Flossing is an integral part of your home dental hygiene routine. It helps keep your teeth clean and your gums healthy, and is easy to fit into your daily routine. You should floss at least once per day, or as often as necessary to keep the gaps between your teeth clean and free of food.
Flossing Removes Plaque
Flossing removes plaque from between your teeth, getting into those hard to reach places that you can’t get to using your toothbrush. A full one-third of the surface of your teeth is missed if you clean your teeth using brushing alone. Plaque is an invisible film of bacteria that forms on your teeth, and according to the Canadian Dental Association is the leading cause of gum disease.

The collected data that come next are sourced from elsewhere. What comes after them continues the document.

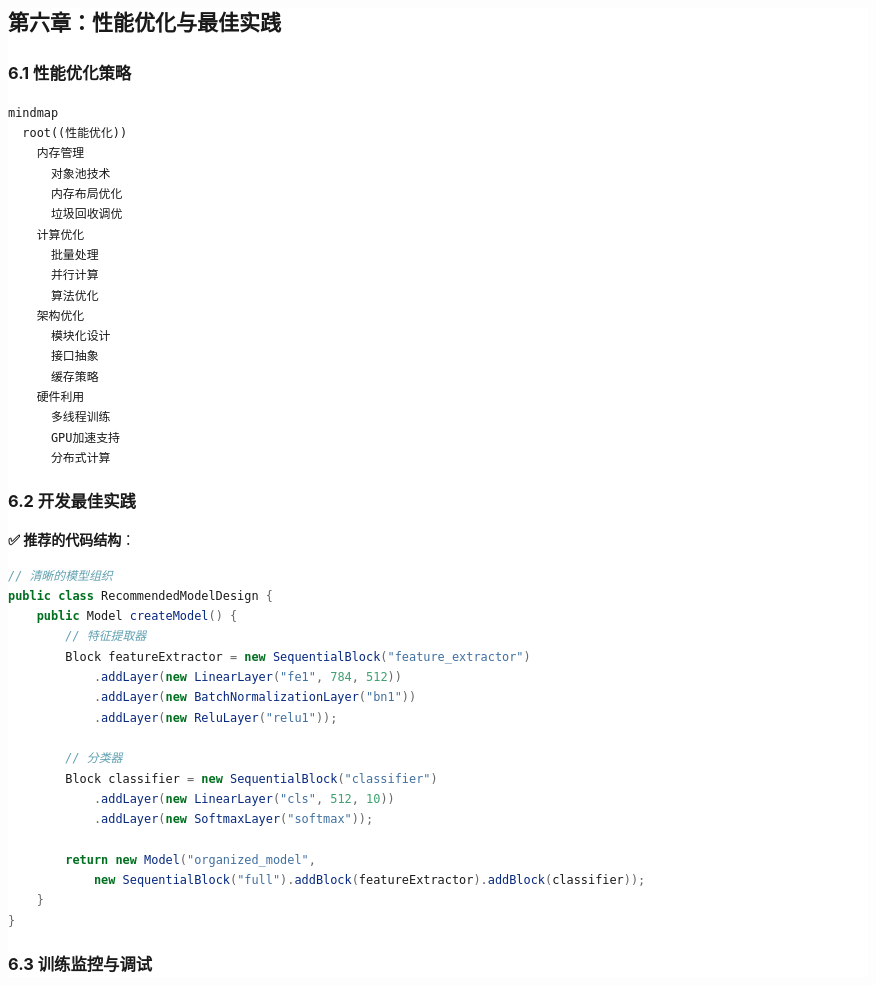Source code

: ## 第六章：性能优化与最佳实践

### 6.1 性能优化策略

```mermaid
mindmap
  root((性能优化))
    内存管理
      对象池技术
      内存布局优化
      垃圾回收调优
    计算优化
      批量处理
      并行计算
      算法优化
    架构优化
      模块化设计
      接口抽象
      缓存策略
    硬件利用
      多线程训练
      GPU加速支持
      分布式计算
```

### 6.2 开发最佳实践

**✅ 推荐的代码结构**：
```java
// 清晰的模型组织
public class RecommendedModelDesign {
    public Model createModel() {
        // 特征提取器
        Block featureExtractor = new SequentialBlock("feature_extractor")
            .addLayer(new LinearLayer("fe1", 784, 512))
            .addLayer(new BatchNormalizationLayer("bn1"))
            .addLayer(new ReluLayer("relu1"));
        
        // 分类器
        Block classifier = new SequentialBlock("classifier")
            .addLayer(new LinearLayer("cls", 512, 10))
            .addLayer(new SoftmaxLayer("softmax"));
        
        return new Model("organized_model", 
            new SequentialBlock("full").addBlock(featureExtractor).addBlock(classifier));
    }
}
```

### 6.3 训练监控与调试
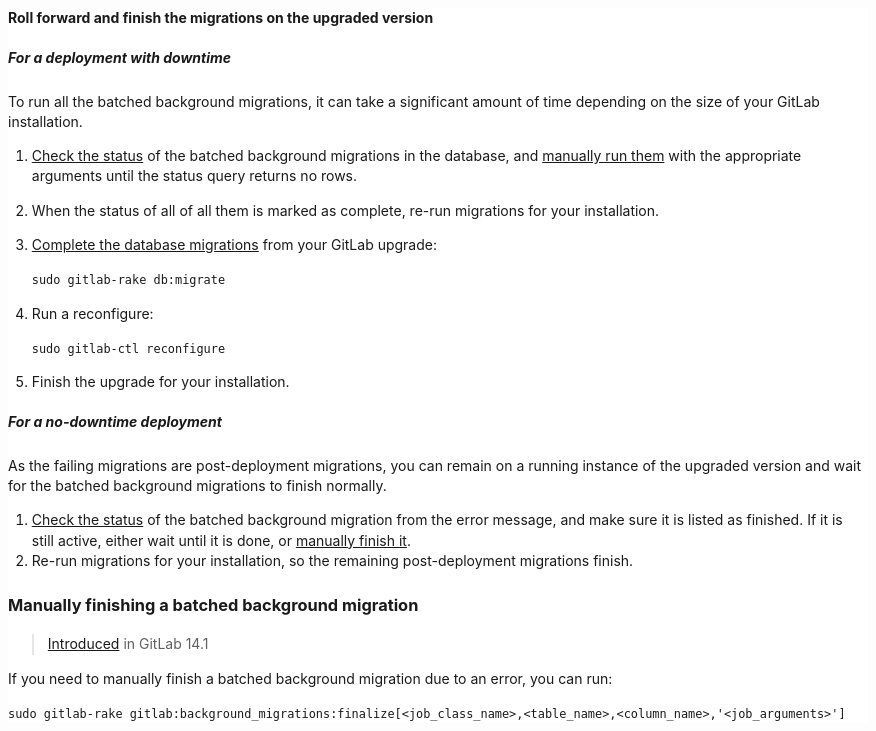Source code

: #### Roll forward and finish the migrations on the upgraded version

##### For a deployment with downtime

To run all the batched background migrations, it can take a significant amount of time
depending on the size of your GitLab installation.

1. [Check the status](#check-the-status-of-batched-background-migrations) of the batched background migrations in the
database, and [manually run them](#manually-finishing-a-batched-background-migration) with the appropriate
arguments until the status query returns no rows.
1. When the status of all of all them is marked as complete, re-run migrations for your installation.
1. [Complete the database migrations](../administration/raketasks/maintenance.md#run-incomplete-database-migrations) from your GitLab upgrade:

   ```plaintext
   sudo gitlab-rake db:migrate
   ```

1. Run a reconfigure:

     ```plaintext
   sudo gitlab-ctl reconfigure
   ```

1. Finish the upgrade for your installation.

##### For a no-downtime deployment

As the failing migrations are post-deployment migrations, you can remain on a running instance of the upgraded
version and wait for the batched background migrations to finish normally.

1. [Check the status](#check-the-status-of-batched-background-migrations) of the batched background migration from
the error message, and make sure it is listed as finished. If it is still active, either wait until it is done,
or [manually finish it](#manually-finishing-a-batched-background-migration).
1. Re-run migrations for your installation, so the remaining post-deployment migrations finish.

### Manually finishing a batched background migration

> [Introduced](https://gitlab.com/gitlab-org/gitlab/-/merge_requests/62634) in GitLab 14.1

If you need to manually finish a batched background migration due to an
error, you can run:

```shell
sudo gitlab-rake gitlab:background_migrations:finalize[<job_class_name>,<table_name>,<column_name>,'<job_arguments>']
```
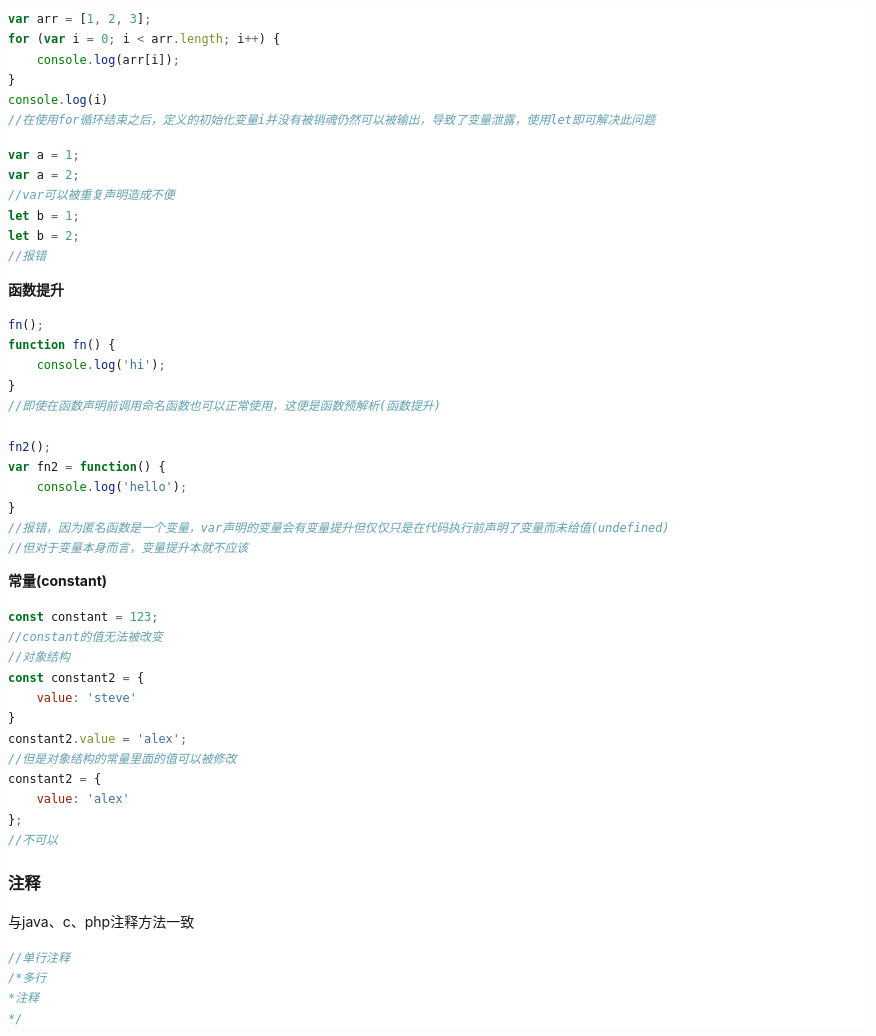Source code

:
 ```js
var arr = [1, 2, 3];
for (var i = 0; i < arr.length; i++) {
	console.log(arr[i]);
}
console.log(i)
//在使用for循环结束之后，定义的初始化变量i并没有被销魂仍然可以被输出，导致了变量泄露，使用let即可解决此问题
```
```js
var a = 1;
var a = 2;
//var可以被重复声明造成不便
let b = 1;
let b = 2;
//报错
```

**函数提升**
```js
fn();
function fn() {
	console.log('hi');
}
//即使在函数声明前调用命名函数也可以正常使用，这便是函数预解析(函数提升)

fn2();
var fn2 = function() {
	console.log('hello');
}
//报错，因为匿名函数是一个变量，var声明的变量会有变量提升但仅仅只是在代码执行前声明了变量而未给值(undefined)
//但对于变量本身而言，变量提升本就不应该
```

**常量(constant)**

```js
const constant = 123;
//constant的值无法被改变
//对象结构
const constant2 = {
	value: 'steve'
}
constant2.value = 'alex';
//但是对象结构的常量里面的值可以被修改
constant2 = {
	value: 'alex'
};
//不可以
```

### 注释

与java、c、php注释方法一致
```js
//单行注释
/*多行
*注释
*/
```
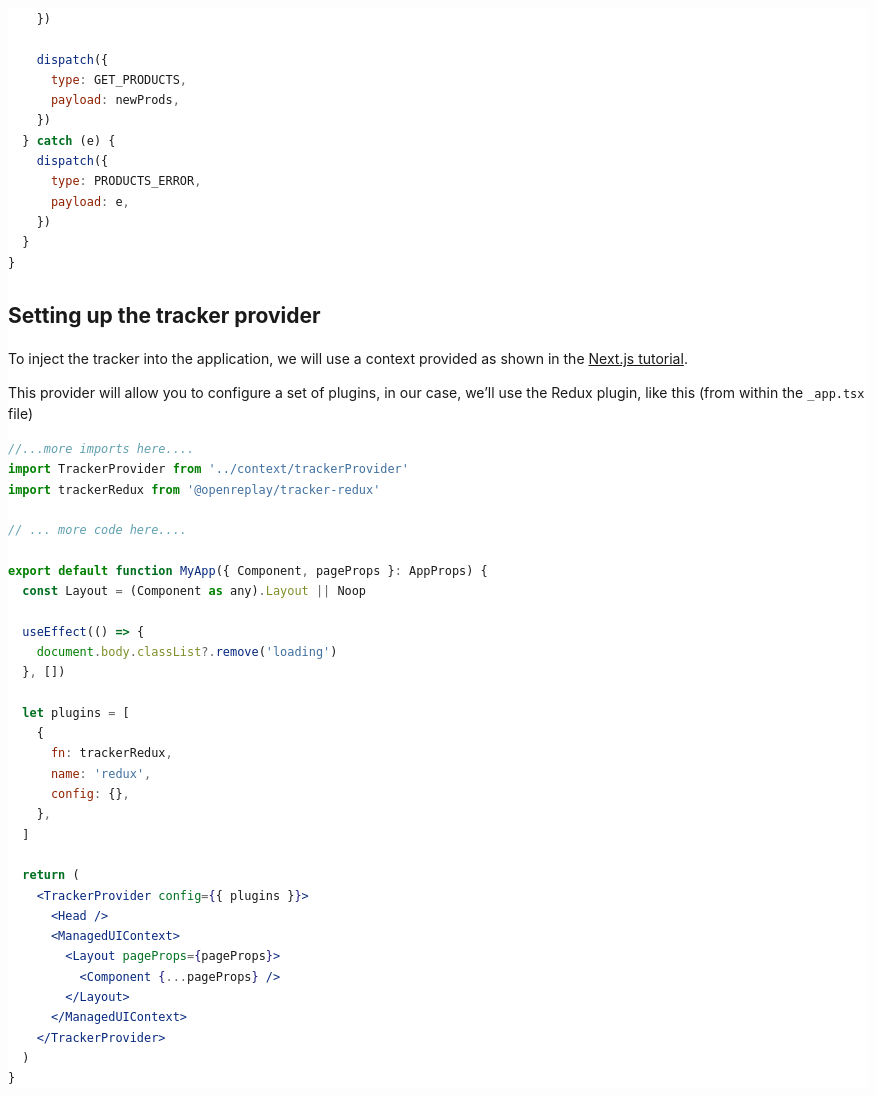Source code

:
 ```jsx
    })

    dispatch({
      type: GET_PRODUCTS,
      payload: newProds,
    })
  } catch (e) {
    dispatch({
      type: PRODUCTS_ERROR,
      payload: e,
    })
  }
}
```

## Setting up the tracker provider

To inject the tracker into the application, we will use a context provided as shown in the [Next.js tutorial](https://docs.openreplay.com/tutorials/next).

This provider will allow you to configure a set of plugins, in our case, we’ll use the Redux plugin, like this (from within the `_app.tsx` file)

```jsx
//...more imports here....
import TrackerProvider from '../context/trackerProvider'
import trackerRedux from '@openreplay/tracker-redux'

// ... more code here....

export default function MyApp({ Component, pageProps }: AppProps) {
  const Layout = (Component as any).Layout || Noop

  useEffect(() => {
    document.body.classList?.remove('loading')
  }, [])

  let plugins = [
    {
      fn: trackerRedux,
      name: 'redux',
      config: {},
    },
  ]

  return (
    <TrackerProvider config={{ plugins }}>
      <Head />
      <ManagedUIContext>
        <Layout pageProps={pageProps}>
          <Component {...pageProps} />
        </Layout>
      </ManagedUIContext>
    </TrackerProvider>
  )
}
```
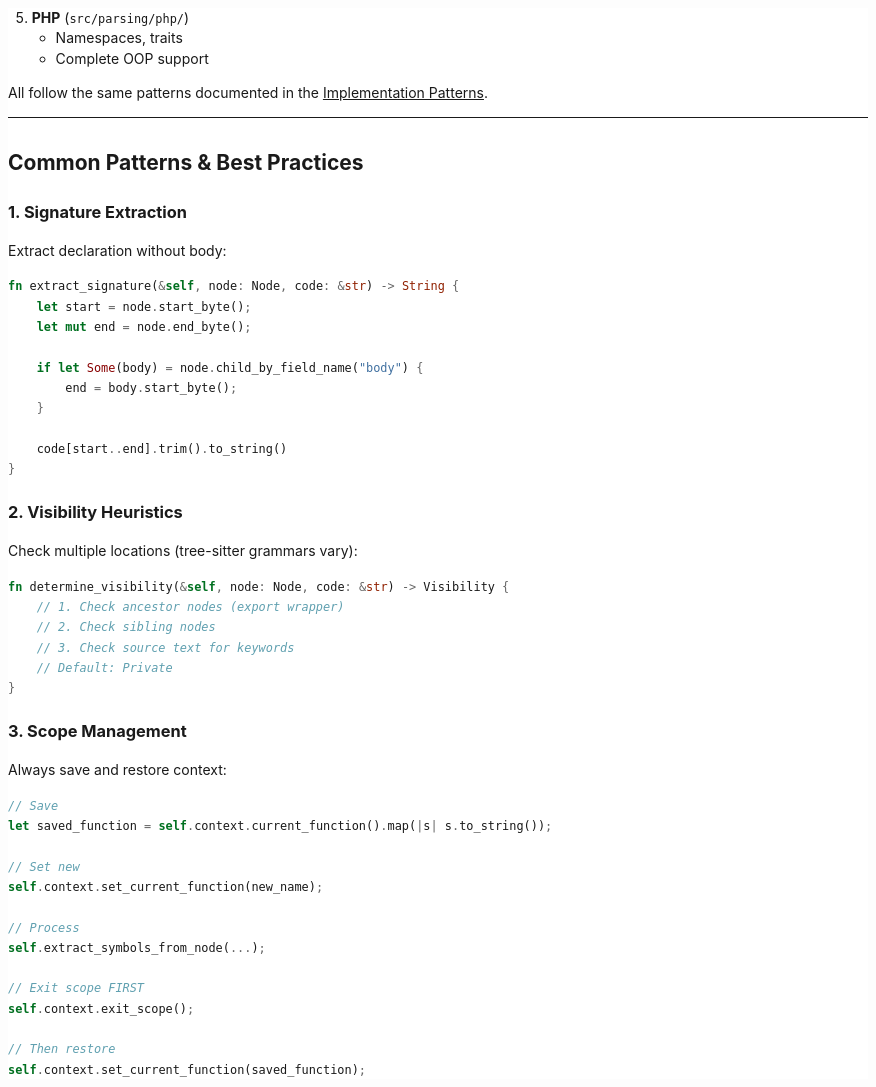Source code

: 5. **PHP** (`src/parsing/php/`)
   - Namespaces, traits
   - Complete OOP support

All follow the same patterns documented in the [Implementation Patterns](./language-patterns.md).

---

## Common Patterns & Best Practices

### 1. Signature Extraction

Extract declaration without body:

```rust
fn extract_signature(&self, node: Node, code: &str) -> String {
    let start = node.start_byte();
    let mut end = node.end_byte();

    if let Some(body) = node.child_by_field_name("body") {
        end = body.start_byte();
    }

    code[start..end].trim().to_string()
}
```

### 2. Visibility Heuristics

Check multiple locations (tree-sitter grammars vary):

```rust
fn determine_visibility(&self, node: Node, code: &str) -> Visibility {
    // 1. Check ancestor nodes (export wrapper)
    // 2. Check sibling nodes
    // 3. Check source text for keywords
    // Default: Private
}
```

### 3. Scope Management

Always save and restore context:

```rust
// Save
let saved_function = self.context.current_function().map(|s| s.to_string());

// Set new
self.context.set_current_function(new_name);

// Process
self.extract_symbols_from_node(...);

// Exit scope FIRST
self.context.exit_scope();

// Then restore
self.context.set_current_function(saved_function);
```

It is important to remove plaque in a timely manner. Plaque that is left on your teeth for more than 24 hours hardens into tartar, which can only be removed by professionals using specialized dental tools.
Gum Diseases and Issues
A buildup of plaque and tartar can cause a large array of gum diseases and other dental problems. The Canadian Dental Association estimates that seven out of every ten Canadians will develop gum disease during their lifetimes. Gum disease is one of the most common dental problems, and in its early stages it is painless. As it progresses tiny pockets of infection can form in your gums, until eventually the infection destroys your gum tissue. If your gum tissue becomes too damaged it can result in tooth loss.
Prevention is key. Floss at least once every twenty-four hours, and brushing at least twice per day or after meals.
Proper Flossing Technique
It is important to floss using the proper flossing technique. This ensures that all of the plaque is removed, and is integral to keeping your gums and teeth healthy.
How to Floss
- Take a length of floss equal to the distance between your hand and your shoulder
- Wrap the floss around your middle and index fingers, leaving a two-inch length between them.
- Slide the floss between your teeth and wrap it around the base of your tooth so that it forms a “C” shape.
- Gently move the floss so it is slightly below your gum line and wipe the tooth from base to tip two or three times.
- Repeat steps 3 and 4 for both sides of each tooth. Don’t forget to get between your back molars. As the floss wears shift your grip so that you expose a new section of floss.
- Brush your teeth when you are done flossing. This is more effective than brushing your teeth before.
Note: When you first begin to floss your gums will likely bleed. However, the bleeding should stop after a few days of flossing. If the bleeding does not stop you should make an appointment to see your dentist.